(Problem details): No pictures belong in the copy, but every line of the material below must be reproduced exactly.

[[ Records provided, beginning ]]

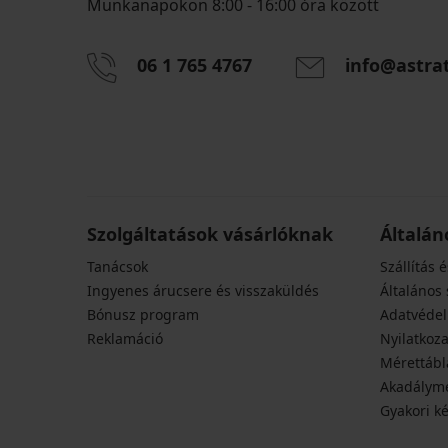
Munkanapokon 8:00 - 16:00 óra között
06 1 765 4767
info@astra
Szolgáltatások vásárlóknak
Általán
Tanácsok
Szállítás é
Ingyenes árucsere és visszaküldés
Általános 
Bónusz program
Adatvédel
Reklamáció
Nyilatkoza
Mérettábl
Akadályme
Gyakori k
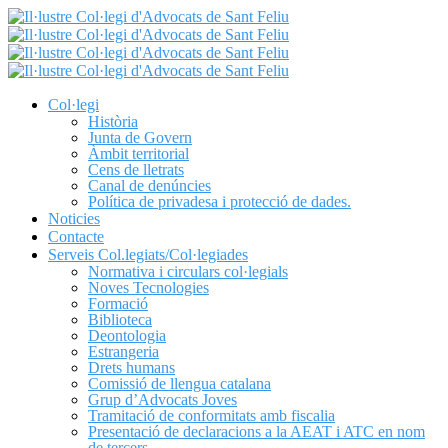
Col·legi
Història
Junta de Govern
Àmbit territorial
Cens de lletrats
Canal de denúncies
Política de privadesa i protecció de dades.
Noticies
Contacte
Serveis Col.legiats/Col·legiades
Normativa i circulars col·legials
Noves Tecnologies
Formació
Biblioteca
Deontologia
Estrangeria
Drets humans
Comissió de llengua catalana
Grup d’Advocats Joves
Tramitació de conformitats amb fiscalia
Presentació de declaracions a la AEAT i ATC en nom
de tercers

[[ Records provided, end ]]

(Solution):
Munkanapokon 8:00 - 16:00 óra között
06 1 765 4767
info@astra
Szolgáltatások vásárlóknak
Általán
Tanácsok
Szállítás é
Ingyenes árucsere és visszaküldés
Általános 
Bónusz program
Adatvédel
Reklamáció
Nyilatkoza
Mérettábl
Akadályme
Gyakori k
Col·legi
Història
Junta de Govern
Àmbit territorial
Cens de lletrats
Canal de denúncies
Política de privadesa i protecció de dades.
Noticies
Contacte
Serveis Col.legiats/Col·legiades
Normativa i circulars col·legials
Noves Tecnologies
Formació
Biblioteca
Deontologia
Estrangeria
Drets humans
Comissió de llengua catalana
Grup d’Advocats Joves
Tramitació de conformitats amb fiscalia
Presentació de declaracions a la AEAT i ATC en nom
de tercers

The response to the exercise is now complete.